Does Wolverine Worldwide Make Money?

One stock that has been attracting some attention lately is Wolverine Worldwide Inc. (NYSE: WWW).

For example, Wolverine’s stock price rose from $24.41 on 10 August 2020 to $37.19 on 11 August 2021. Furthermore, Wolverine’s share price hit a high of $44.21 on 7 May 2021.

So what is Wolverine Worldwide (WWW) and why does Mr. Market love it? Okay, Wolverine Worldwide has nothing to do with the iconic Marvel Comics character Wolverine or the University of Michigan. Instead, Wolverine Worldwide is a shoe and clothing company.

The name Wolverine comes from a popular brand of work boots that dates to 1914. The Wolverine website claims they made the boots from Wolverine Horsehide Leather.

What is Wolverine Worldwide?

Today, Wolverine Worldwide (NYSE: WWW) owns several shoe and clothing brands. Those brands include Wolverine, Keds, Merrell, Sperry, Stride Rite, Sperry, Saucony, Chaco, Hush Puppies, HYTEST, Bates, Cat Footwear, and Harley-Davidson Footwear.
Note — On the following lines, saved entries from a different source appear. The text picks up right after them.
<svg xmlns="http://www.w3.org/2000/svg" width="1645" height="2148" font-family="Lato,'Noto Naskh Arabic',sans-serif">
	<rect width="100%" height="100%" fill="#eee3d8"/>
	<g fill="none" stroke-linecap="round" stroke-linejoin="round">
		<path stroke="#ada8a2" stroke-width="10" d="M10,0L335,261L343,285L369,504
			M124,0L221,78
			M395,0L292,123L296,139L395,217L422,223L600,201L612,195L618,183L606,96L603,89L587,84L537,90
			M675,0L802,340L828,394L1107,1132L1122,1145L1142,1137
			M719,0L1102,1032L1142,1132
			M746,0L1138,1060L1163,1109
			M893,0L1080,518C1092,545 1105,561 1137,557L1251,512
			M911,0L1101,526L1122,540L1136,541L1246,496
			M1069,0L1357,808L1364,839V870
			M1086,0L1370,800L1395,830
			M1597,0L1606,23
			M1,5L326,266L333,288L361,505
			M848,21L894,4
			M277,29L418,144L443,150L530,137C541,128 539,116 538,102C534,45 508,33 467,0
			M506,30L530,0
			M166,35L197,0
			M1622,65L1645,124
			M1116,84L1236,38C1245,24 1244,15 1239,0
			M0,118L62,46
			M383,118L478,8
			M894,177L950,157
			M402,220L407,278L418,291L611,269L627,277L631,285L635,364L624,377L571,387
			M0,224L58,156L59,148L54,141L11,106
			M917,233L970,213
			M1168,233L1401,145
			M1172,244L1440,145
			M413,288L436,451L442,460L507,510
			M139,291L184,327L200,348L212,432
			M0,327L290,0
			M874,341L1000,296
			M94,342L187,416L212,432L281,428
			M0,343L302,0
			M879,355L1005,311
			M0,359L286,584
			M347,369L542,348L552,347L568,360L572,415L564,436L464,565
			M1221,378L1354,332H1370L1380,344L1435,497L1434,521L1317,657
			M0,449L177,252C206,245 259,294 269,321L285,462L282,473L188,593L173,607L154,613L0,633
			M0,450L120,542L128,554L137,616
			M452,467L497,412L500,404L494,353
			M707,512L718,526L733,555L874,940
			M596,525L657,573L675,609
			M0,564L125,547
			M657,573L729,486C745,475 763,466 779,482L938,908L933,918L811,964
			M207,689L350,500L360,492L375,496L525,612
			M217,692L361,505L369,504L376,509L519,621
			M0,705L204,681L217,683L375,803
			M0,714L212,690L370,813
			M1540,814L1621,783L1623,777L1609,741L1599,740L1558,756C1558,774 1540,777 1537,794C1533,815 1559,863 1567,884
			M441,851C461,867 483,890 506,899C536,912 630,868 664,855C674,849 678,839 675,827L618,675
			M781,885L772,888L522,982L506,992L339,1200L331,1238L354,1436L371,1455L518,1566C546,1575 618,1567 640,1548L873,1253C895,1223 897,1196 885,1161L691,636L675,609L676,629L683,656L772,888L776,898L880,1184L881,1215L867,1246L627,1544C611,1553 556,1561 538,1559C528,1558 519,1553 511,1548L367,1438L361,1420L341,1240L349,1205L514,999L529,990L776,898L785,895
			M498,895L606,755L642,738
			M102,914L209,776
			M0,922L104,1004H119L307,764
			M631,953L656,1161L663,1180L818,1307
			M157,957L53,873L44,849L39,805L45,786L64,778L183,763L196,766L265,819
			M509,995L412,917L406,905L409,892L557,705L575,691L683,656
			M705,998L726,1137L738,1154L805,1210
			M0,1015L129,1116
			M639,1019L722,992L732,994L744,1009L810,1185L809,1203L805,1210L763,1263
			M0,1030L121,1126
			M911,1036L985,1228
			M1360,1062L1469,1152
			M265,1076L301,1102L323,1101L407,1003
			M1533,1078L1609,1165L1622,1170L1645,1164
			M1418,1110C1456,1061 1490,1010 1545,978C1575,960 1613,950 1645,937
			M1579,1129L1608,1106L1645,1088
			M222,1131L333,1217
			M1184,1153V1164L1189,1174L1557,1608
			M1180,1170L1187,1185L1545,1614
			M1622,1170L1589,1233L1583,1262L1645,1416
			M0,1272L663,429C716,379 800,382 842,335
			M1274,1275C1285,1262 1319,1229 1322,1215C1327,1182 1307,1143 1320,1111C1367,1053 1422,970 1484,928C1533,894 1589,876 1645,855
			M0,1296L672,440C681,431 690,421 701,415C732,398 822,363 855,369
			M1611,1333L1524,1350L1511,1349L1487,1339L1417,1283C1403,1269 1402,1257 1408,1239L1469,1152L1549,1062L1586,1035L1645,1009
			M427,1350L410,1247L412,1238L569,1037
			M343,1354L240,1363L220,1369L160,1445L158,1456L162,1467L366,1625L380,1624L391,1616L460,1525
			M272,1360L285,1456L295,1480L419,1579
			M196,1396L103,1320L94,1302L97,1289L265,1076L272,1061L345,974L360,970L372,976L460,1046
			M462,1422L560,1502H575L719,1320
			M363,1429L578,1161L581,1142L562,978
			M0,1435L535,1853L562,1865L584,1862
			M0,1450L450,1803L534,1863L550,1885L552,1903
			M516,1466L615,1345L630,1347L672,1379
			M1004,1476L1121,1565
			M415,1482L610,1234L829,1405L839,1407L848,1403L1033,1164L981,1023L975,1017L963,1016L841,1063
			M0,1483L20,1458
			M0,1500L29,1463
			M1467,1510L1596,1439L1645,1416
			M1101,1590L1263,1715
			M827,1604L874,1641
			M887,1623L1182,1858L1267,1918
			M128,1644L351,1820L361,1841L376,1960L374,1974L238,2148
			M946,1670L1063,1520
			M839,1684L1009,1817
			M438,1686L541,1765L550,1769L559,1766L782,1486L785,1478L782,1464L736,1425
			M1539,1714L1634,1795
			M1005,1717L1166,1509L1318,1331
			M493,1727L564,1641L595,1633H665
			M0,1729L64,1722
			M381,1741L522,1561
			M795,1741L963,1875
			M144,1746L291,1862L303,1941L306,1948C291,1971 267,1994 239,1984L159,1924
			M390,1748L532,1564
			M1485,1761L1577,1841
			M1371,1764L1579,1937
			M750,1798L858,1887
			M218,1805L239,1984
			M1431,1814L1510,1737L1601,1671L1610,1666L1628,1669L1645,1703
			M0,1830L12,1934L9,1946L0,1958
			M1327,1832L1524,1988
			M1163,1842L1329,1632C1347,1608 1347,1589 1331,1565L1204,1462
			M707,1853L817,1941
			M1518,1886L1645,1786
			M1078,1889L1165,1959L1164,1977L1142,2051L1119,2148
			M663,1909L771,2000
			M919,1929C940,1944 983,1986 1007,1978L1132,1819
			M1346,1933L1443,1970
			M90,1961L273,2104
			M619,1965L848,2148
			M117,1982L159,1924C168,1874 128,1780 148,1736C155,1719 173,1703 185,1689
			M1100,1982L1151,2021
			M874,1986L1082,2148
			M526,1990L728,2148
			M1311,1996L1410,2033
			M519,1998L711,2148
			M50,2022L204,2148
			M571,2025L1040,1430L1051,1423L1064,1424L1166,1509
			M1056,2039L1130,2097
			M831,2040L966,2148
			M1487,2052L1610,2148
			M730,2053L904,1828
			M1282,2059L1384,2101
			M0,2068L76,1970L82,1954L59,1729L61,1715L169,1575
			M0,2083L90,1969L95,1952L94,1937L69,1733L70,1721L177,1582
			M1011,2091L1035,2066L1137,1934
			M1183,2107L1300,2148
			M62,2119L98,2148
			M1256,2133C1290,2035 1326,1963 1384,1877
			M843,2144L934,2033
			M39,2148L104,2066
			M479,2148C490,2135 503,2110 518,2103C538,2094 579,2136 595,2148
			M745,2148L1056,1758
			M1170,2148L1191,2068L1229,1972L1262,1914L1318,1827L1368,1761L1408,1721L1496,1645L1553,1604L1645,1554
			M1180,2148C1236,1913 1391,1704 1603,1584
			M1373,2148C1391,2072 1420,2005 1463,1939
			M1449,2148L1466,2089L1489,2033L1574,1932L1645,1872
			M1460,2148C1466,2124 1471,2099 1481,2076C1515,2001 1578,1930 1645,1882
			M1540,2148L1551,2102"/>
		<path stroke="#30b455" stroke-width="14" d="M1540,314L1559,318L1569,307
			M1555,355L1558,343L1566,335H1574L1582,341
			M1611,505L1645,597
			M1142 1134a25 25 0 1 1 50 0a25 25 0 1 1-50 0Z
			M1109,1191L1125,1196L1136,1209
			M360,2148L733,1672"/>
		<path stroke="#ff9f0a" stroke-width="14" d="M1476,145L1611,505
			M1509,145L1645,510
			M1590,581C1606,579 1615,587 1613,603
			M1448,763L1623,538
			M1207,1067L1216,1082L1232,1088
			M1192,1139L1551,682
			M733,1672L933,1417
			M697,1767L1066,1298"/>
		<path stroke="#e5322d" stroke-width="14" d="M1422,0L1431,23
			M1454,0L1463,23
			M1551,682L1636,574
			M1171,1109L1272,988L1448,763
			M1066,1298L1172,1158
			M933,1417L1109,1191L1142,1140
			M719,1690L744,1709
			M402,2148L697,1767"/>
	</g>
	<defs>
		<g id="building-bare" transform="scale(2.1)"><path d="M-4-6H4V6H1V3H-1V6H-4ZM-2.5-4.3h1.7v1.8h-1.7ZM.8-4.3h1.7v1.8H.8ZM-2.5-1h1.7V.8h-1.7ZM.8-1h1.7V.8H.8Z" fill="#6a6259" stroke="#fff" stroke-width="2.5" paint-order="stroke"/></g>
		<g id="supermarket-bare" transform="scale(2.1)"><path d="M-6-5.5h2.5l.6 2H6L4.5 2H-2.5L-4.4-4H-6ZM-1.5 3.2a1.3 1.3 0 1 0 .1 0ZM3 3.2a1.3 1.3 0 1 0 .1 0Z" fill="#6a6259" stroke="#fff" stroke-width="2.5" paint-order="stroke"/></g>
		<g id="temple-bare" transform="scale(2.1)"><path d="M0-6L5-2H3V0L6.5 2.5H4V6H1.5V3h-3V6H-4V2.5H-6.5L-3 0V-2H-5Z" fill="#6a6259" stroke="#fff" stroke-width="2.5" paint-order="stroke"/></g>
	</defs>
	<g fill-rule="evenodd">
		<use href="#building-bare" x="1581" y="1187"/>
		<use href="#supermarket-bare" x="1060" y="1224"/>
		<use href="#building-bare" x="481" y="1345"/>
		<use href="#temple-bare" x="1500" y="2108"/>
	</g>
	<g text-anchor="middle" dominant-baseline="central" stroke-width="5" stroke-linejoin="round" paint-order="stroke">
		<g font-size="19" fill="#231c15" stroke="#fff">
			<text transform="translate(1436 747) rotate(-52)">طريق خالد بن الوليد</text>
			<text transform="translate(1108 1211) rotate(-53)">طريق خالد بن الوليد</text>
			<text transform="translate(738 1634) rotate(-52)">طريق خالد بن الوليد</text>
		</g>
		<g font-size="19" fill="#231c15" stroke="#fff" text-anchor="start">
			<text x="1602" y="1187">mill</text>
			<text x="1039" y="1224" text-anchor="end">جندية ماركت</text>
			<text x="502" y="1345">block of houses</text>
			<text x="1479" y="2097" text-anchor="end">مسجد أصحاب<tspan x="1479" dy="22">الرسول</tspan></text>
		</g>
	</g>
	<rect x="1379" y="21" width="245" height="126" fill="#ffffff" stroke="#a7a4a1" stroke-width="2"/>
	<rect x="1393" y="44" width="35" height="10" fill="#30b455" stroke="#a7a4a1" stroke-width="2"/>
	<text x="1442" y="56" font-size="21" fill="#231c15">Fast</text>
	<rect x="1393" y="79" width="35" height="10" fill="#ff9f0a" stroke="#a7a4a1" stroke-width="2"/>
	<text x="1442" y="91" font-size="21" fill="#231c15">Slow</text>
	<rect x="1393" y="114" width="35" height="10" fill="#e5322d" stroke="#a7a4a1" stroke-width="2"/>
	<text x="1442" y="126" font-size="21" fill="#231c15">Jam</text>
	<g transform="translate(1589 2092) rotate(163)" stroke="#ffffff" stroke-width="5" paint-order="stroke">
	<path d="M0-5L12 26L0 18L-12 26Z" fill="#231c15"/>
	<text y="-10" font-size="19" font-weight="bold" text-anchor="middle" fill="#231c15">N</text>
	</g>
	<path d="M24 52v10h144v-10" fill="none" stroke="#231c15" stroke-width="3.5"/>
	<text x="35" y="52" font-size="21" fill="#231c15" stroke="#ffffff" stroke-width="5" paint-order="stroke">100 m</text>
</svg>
Hence, Wolverine is a consumer products company with some exposure to retail. Consequently, people will ask if Wolverine makes money. Wolverine makes some money.

The company reported quarterly revenues of $632 million, a quarterly gross profit of $63.80 million, and a quarterly operating income of $64 million on 30 June 2021. Those numbers grew from $349.10 million in quarterly revenues, $151 million in quarterly gross profit, and $42.60 million in quarterly operating income on 30 June 2020.

Those numbers are small, but there is one reason investors are interested in Wolverine Worldwide. Stockrow estimates Wolverine’s revenues grew by 81.01% in the quarter ending on 30 June 2021.

Hence, Wolverine is capable of extraordinary growth. In contrast, Wolverine’s revenues shrank by 38.6% in the quarter ending on 30 June 2020.

How Much Cash Does Wolverine Worldwide Generate?

Wolverine (WWW) generates tiny amounts of cash. The company reported a quarterly operating cash flow of $25.40 million on 30 June 2021.

Similarly, the quarterly ending cash flow was -$19 million on 30 June 2021. However, the quarterly ending cash flow grew from -$50 million on 30 June 2020. Yet the quarterly operating cash flow was $115.6 million on 30 June 2020.

However, Wolverine Worldwide pays its debts. The company reported a -$40.20 million quarterly financing cash flow on 30 June 2021. That number rose from -$186 million on 30 June 2020.

Notably, Wolverine’s total debts shrank from $1.201 billion on 30 June 2020 to $718.4 million on 31 June 2021. Thus, Wolverine finished the pandemic with less debt.

What Value Does Wolverine Worldwide have?

I think Wolverine (NYSE: WWW) has little value. For example, the company had $2.303 billion in total assets on 30 June 2021. The total assets fell from $2.589 billion on 30 June 2020.

Similarly, the cash and short-term investments fell from $423 million on 30 June 2020 to $345 million on 30 June 2021. Hence, Wolverine finished the pandemic with less debt, less cash, and less value.

However, Wolverine could recover as the economy reopens. Notably, people could go back to work and require work boots and sensible shoes again.

There is some evidence of such a recovery. The US Commerce Department estimates that US retail sails grew by 18% in June 2021 in comparison with June 2020. However, retail sales only rose by 0.6% between May and June 2021, CNBC claims.

Wolverine could benefit from that growth because people will want more shoes. In particular, Wolverine can sell its shoes through either brick and mortar and online outlets. Hence, Wolverine could be Amazon (AMZN) proof and survive the escalating retail apocalypse.

Is Wolverine Worldwide a Value Investment?

I do not consider Wolverine Worldwide (WWW) a value investment because it generates tiny amounts of cash. In particular, I think Wolverine has a low margin of safety because it has almost no cash. Moreover, the company is losing value.

However, Wolverine will pay a 10¢ quarterly dividend on 30 September 2021. Overall, Wolverine paid a 40¢ forward annualized dividend and a 1.15% dividend yield on 6 August 2021. Hence, I consider Wolverine a tolerable dividend stock but a poor investment.

I think investors need to avoid Wolverine Worldwide because there is no evidence this company can generate significant amounts of cash. Even if America’s economy recovers from the pandemic, Wolverine is still a weak company you need to avoid.